To call it a counter-attacking try is to do it scant justice. A kick ahead by the All Blacks bounced nastily, leaving fly-half Phil Bennett retreating to collect the ball about five yards from his own line. He runs round to face a wall of black shirts, sidesteps a flanker then a centre, and with a pass cuts out another looming opponent. It’s JPR Williams the full-back in support who then makes a few yards and offloads as his namesake Brian, the Blacks’ 14, makes a high tackle (about 20 seconds earlier a New Zealand forward made an equally unpleasant neck-tackle on the same player). John Pullin, the English captain - the only non-Welshman in the move (perhaps for some at Cardiff Arms Park that day ever so slightly spoiling the purity of the thing) makes some ground then shifts it left to centre Dawes who by cutting right makes space again, passes inside to back row forward Tom David, he passes to Derek Quinnell who almost falling over takes, stumbles and passes with one hand seemingly to thin air as scrum-half Gareth Edwards who has screamed for the ball appears from nowhere to catch it and with pace makes the line, finishing with a dive to ensure he is not tackled out of play near the flag.
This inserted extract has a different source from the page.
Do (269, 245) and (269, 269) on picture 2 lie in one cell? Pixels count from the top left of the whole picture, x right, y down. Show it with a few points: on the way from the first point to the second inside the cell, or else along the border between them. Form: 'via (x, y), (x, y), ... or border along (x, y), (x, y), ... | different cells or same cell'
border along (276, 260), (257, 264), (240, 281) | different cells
Cliff Morgan’s commentary is marvellous, the rising tone of his line: “What a score!” etched on rugby’s folk memory. Immediately afterwards Morgan comments on the greatness of the try, saying the finest writer in the world couldn’t have created such a story and been believed. And he was of course quite right.
For the record, the Barbarians went on to win 23 – 11, outscoring the Kiwis by four tries to two.